After a moment, the general and I stood up and took a few steps back so there’d be space in front of the casket. One by one, the soldiers came on board the plane, each paying respects to this fallen brother. I choked back tears and thought of the hundreds if not thousands of families I have met over the years who have lost loved ones in military service, Gold Star families as they are known, and how hard it must have been for them when the Angel Flight arrived home. I pictured the casket being brought down the ramp as the dignified transfer took place. I felt so sad and sorry for these families. Far too many of them.
That moment is why I do what I do.
My mission is one of respect, of honor, of gratitude.
It’s a mission of serving other people.
Of helping us never forget.
It’s a mission I want to invite all American people to join. In fact, I invite all people from all countries who live their lives in freedom. We must ensure the sacrifices of freedom’s defenders and their families are never forgotten. We must value freedom over tyranny, embrace the opportunities that freedom affords us, and support and remember those who provide it.
Today there’s an organization called TAPS—Tragedy Assistance Program for Survivors—led by veteran Bonnie Carroll, the surviving spouse of Brigadier General Tom Carroll, who was killed in 1992 in a plane crash in Alaska along with seven other service members. Since 1994, TAPS has offered compassionate care to all those grieving the loss of a military loved one, and has helped more than eighty thousand military family members suffering and struggling with this terrible loss. TAPS supports mothers and fathers, brothers and sisters, sons and daughters, spouses and children. Military personnel can be lost through combat, in training accidents, from illness or suicide. The TAPS staff and volunteers don’t differentiate how a military member dies. In March of 2018 I was privileged to receive their Guardian Angel Award for my support of their critically important work. I accepted the award by saying, in part, “I just hope that I can be a good steward of the freedom that has been provided to me, and all my fellow Americans, because of the sacrifices of so many guardian angels. It is my wish to do that for the rest
of my life.”
As I said those words, I remembered being on the tarmac in Afghanistan in 2009. I saw again Matthew Pucino’s flag-draped coffin. I thought of the many warriors who have given their last full measure just like Matthew, and I thought, God bless them and their families always.

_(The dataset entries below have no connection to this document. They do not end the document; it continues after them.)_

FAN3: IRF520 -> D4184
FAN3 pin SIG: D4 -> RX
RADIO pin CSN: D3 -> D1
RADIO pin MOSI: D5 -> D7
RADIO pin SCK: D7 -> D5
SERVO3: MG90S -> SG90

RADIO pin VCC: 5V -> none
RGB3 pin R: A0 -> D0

When I look at photographs of my trips, I often wonder about the men and women in those photographs. Did they make it back alive? Were they wounded? Over the years, more often than I can count, I have had a family member come up to me with a photo I took with their loved one in the war zone. Sometimes a final photo, as that person was killed shortly afterward. I made it a practice, when taking these photos, one after another and spending maybe only twenty or thirty seconds with each person, to try to make those seconds count. We are in a war zone, and anything can happen to these folks at any moment. After my 2017 trip to Baghdad, I received a very sad email from a friend informing me that a young woman, a soldier in a photo with me, had taken her own life shortly after that photo was taken. She was smiling and happy in the photo. You just don’t know what is really going on sometimes.

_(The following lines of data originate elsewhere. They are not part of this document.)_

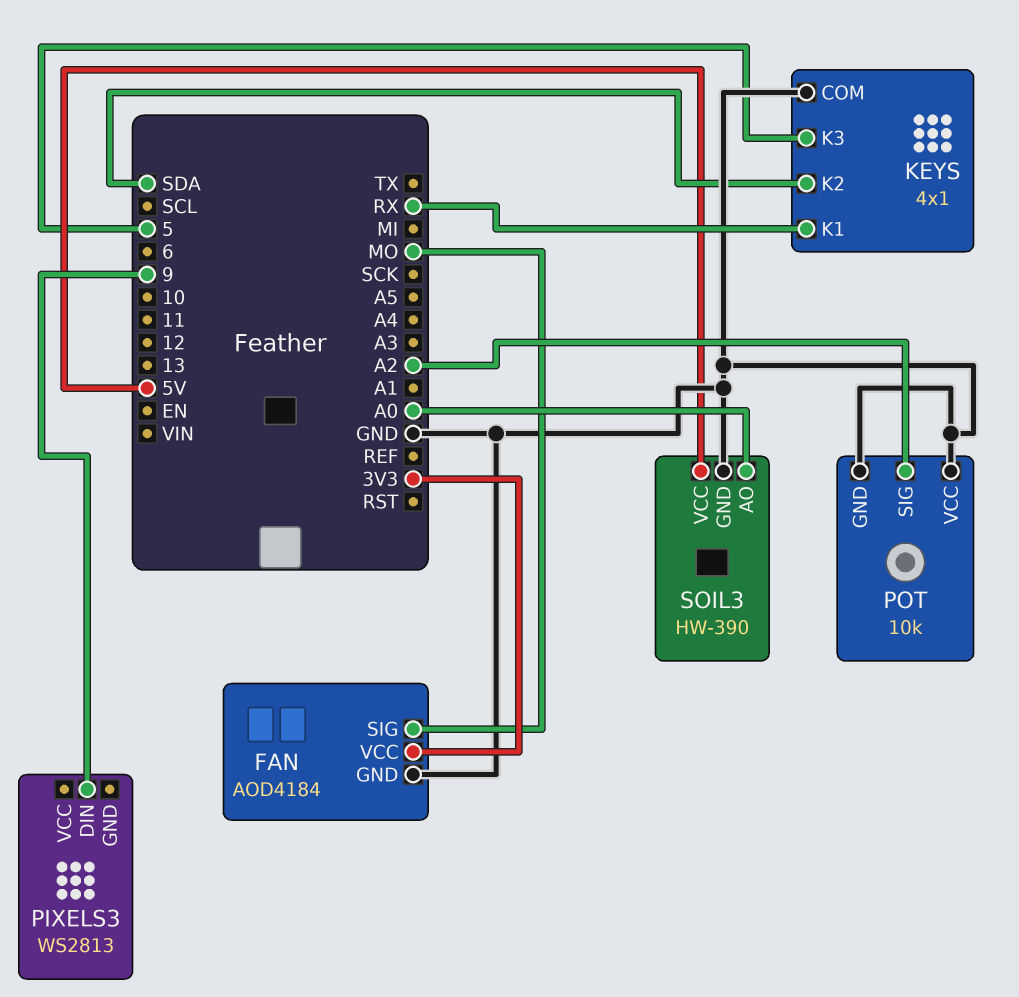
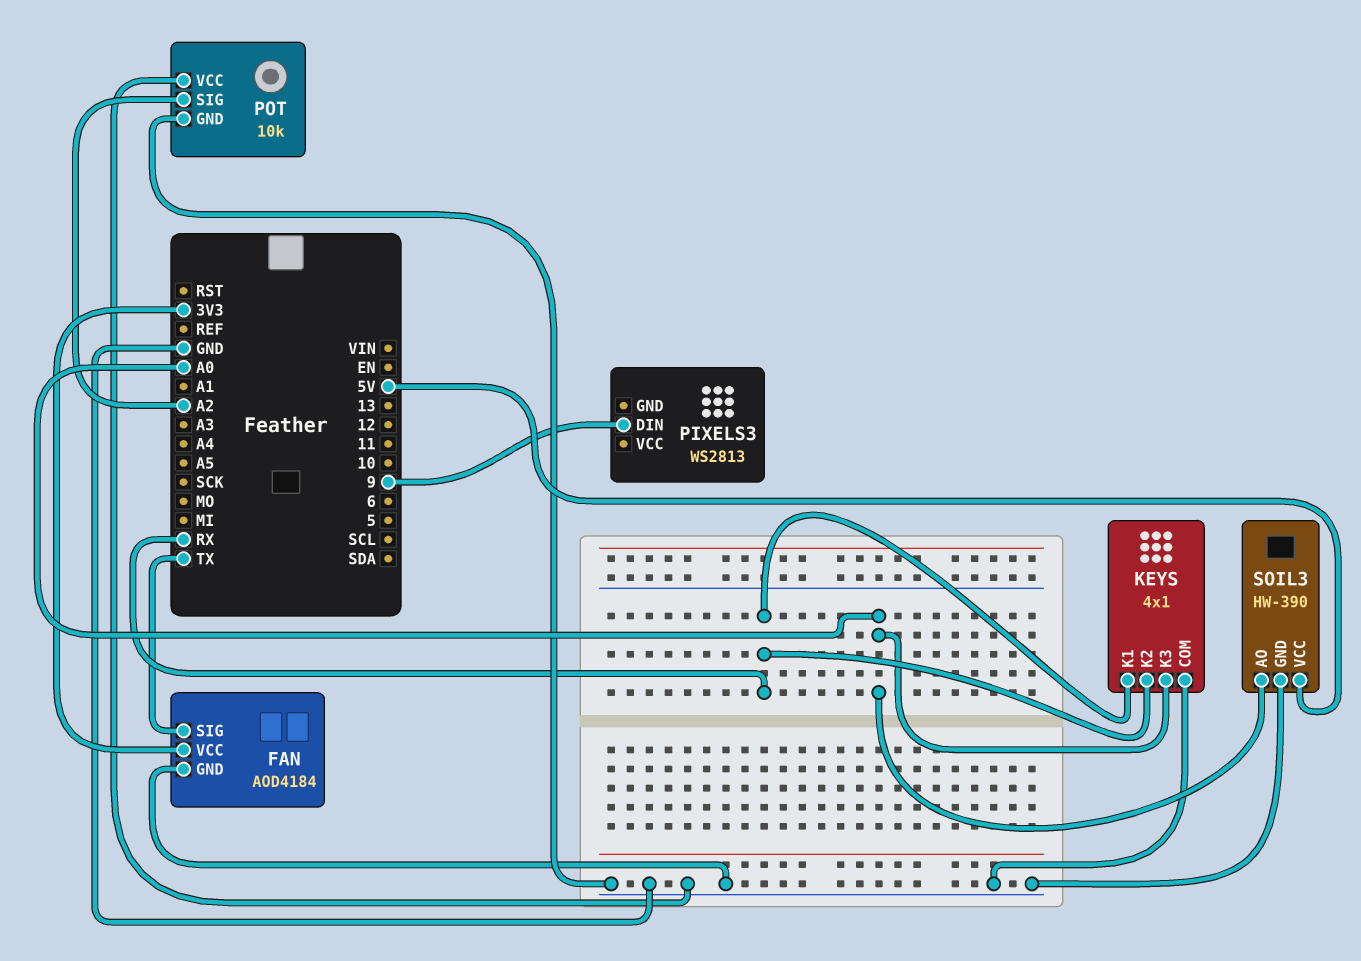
FAN pin SIG: MO -> TX
KEYS pin K2: SDA -> RX
KEYS pin K3: 5 -> A0

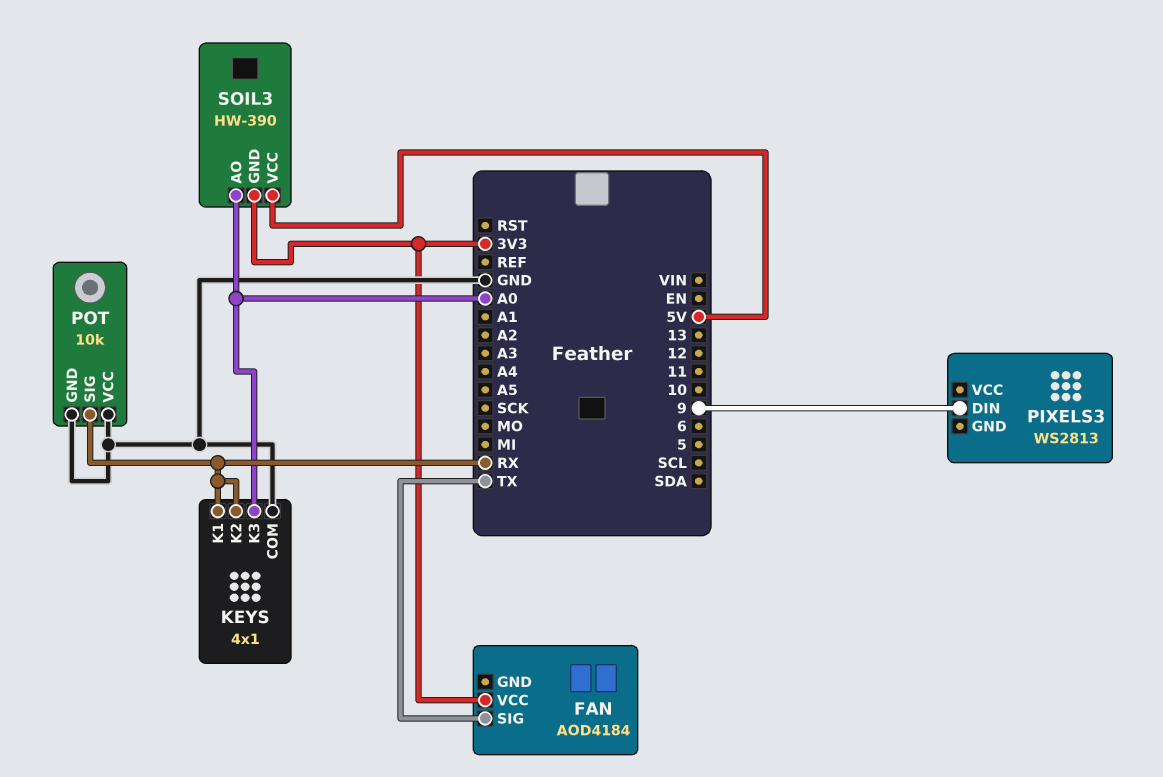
FAN pin GND: GND -> none
POT pin SIG: A2 -> RX
SOIL3 pin GND: GND -> 3V3

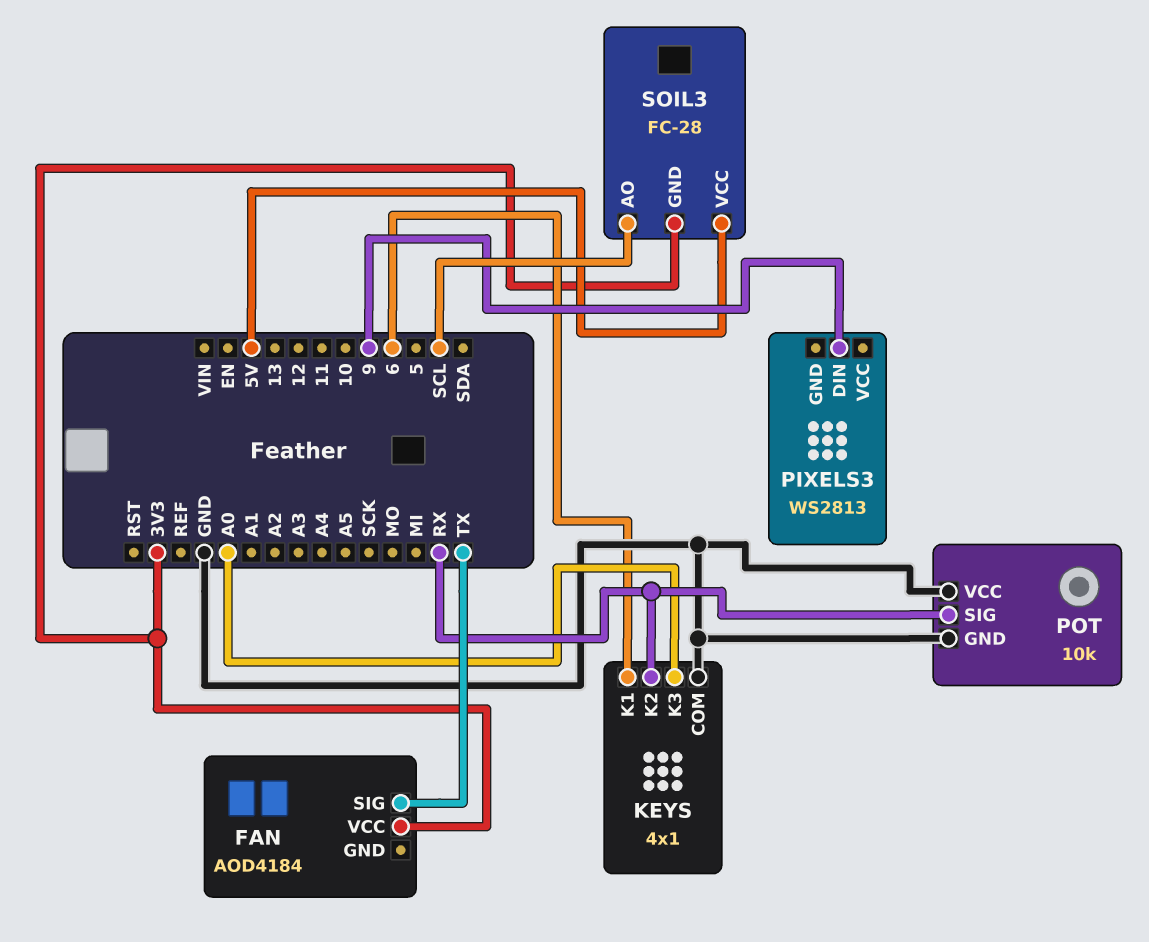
KEYS pin K1: RX -> 6
SOIL3: HW-390 -> FC-28
SOIL3 pin AO: A0 -> SCL

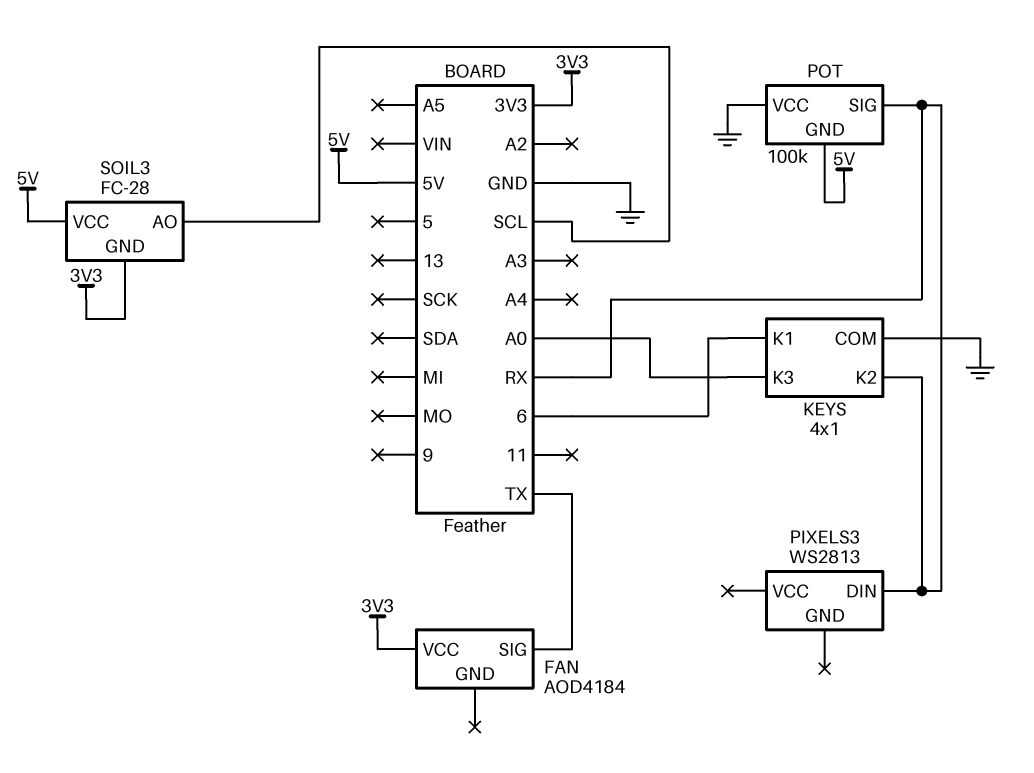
PIXELS3 pin DIN: 9 -> RX
POT: 10k -> 100k
POT pin GND: GND -> 5V

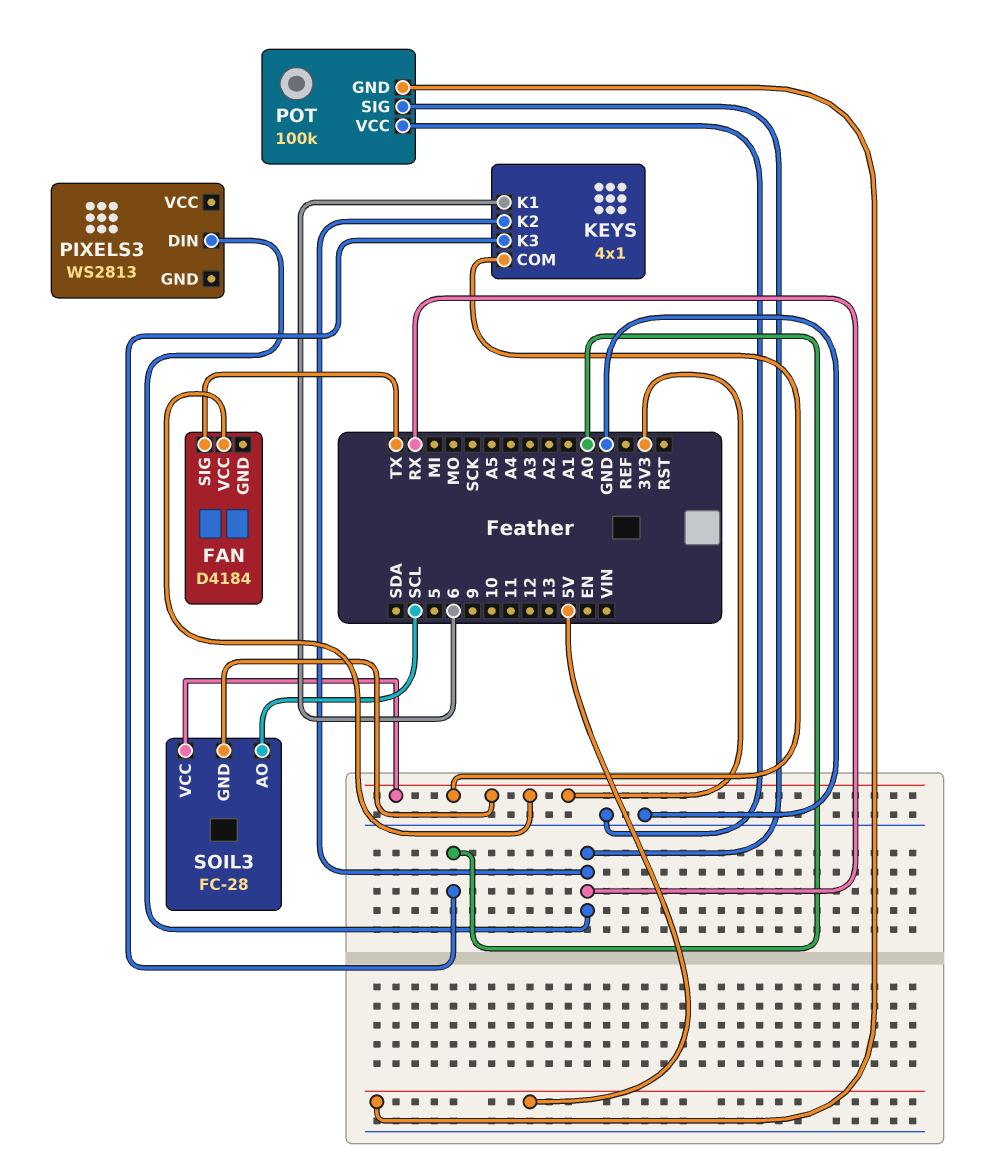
FAN: AOD4184 -> D4184
KEYS pin COM: GND -> 3V3
SOIL3 pin VCC: 5V -> 3V3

After spending so much time with the grieving families of our fallen heroes, over and over I’ve been reminded that life can end at any time; that’s why we all need to make the most of each day. We need to make each day purposeful, and for the past several years I’ve discovered that much of that purpose for me is in serving and honoring the needs of our defenders. That’s why I’m still on a mission, a mission that’s the driving reason I’ve told my story. All my experiences—the places I came from, my years of formation, the people I met along the way, the mistakes I made and learned from, the challenges of my career and the ways I overcame—all my life has culminated in my ongoing service work.